Friday, April 3, 2009
Health and Human Services nominee Kathleen Sebelius has paid back taxes and interest of more than $7,800 stemming from "unintentional errors" revealed during her accountant's review of recent tax returns.
The White House on Tuesday released a letter Sebelius sent to the Senate Finance Committee, detailing how she lacked proper paperwork in accounting for some charitable donations and business expenses. The Kansas governor also mistakenly claimed a mortgage interest deduction on a house she had already sold.
Sebelius was nominated for health secretary after President Barack Obama’s first choice, former Sen. Tom Daschle, dropped out after failing to pay more than $100,000 in income taxes on free limo rides provided by a friend and Democratic donor.
But the committee’s reaction to Sebelius’ tax issue was much different that the reaction to Daschle. In attempt to show he didn't consider her nomination in jeopardy, Finance Committee Chairman Max Baucus (D-Mont.) quickly issued a statement calling for quick action on Sebelius’ bid to serve as health secretary.
“Congress is going to need a strong partner at the Department of Health and Human Services to achieve comprehensive health reform this year, and we have that partner in Governor Sebelius,” said Baucus. “There is absolutely no doubt in my mind that Governor Sebelius has the political experience, determination, and bipartisan work ethic to get the job done with Congress this year. She’s the right person for the job and I look forward to hearing from her at the Finance Committee’s hearing on Thursday.”
The details about Sebelius' back taxes emerged several hours after she testified before the Senate Health, Education, Labor and Pensions Committee, which hears testimony from the HHS nominee as a courtesy but does not vote on whether to send the nomination to the Senate. That power rests with the Finance Committee, which conducts a thorough review of the nominees' records.

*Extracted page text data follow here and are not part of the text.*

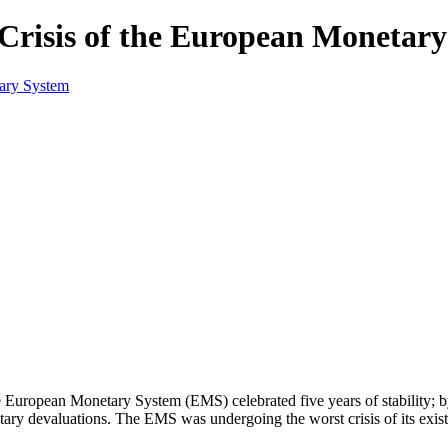
Crisis of the European Monetar
 European Monetary System (EMS) celebrated five years of stability; b
tary devaluations. The EMS was undergoing the worst crisis of its exis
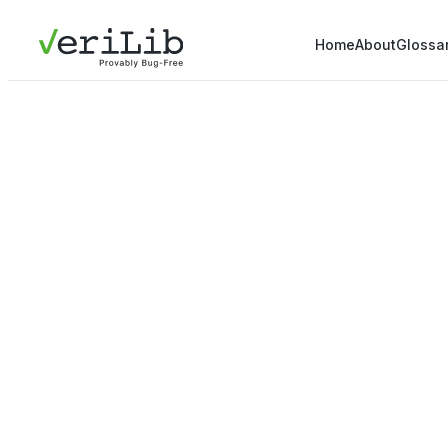
Home
About
Glossa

In her letter to the Finance Committee, Sebelius said she and her husband hired a certified public accountant to review their tax returns for 2005, 2006 and 2007.
“That evaluation revealed unintentional errors, which we immediately corrected by filing amended returns,” Sebelius wrote.
She paid $7,040 in additional taxes and $878 in interest, Sebelius said.
Regarding charitable contributions of more than $250, she said she could not locate acknowledgment letters from the organizations on three out of 49 donations made in those three years. Sebelius eliminated the deductions, she said.
Sebelius said she sold her home in Topeka, Kan., for an amount less than the outstanding balance on the mortgage. She continued paying off the loan and the interest for which they continued to claim a deduction.
“Another loan for home improvements was treated similarly,” she wrote. “These errors were corrected in our amended returns.”
With the business expenses, Sebelius said she discovered “insufficient documentation required to claim some of our tax deductions for business expenses.”
Baucus and Iowa Sen. Charles Grassley, the ranking Republican on the Finance Committee, appeared to otherwise give her a clean bill of health. In a letter to Sebelius, the senators said “no additional items were identified that needed to be addressed as a result of our review.”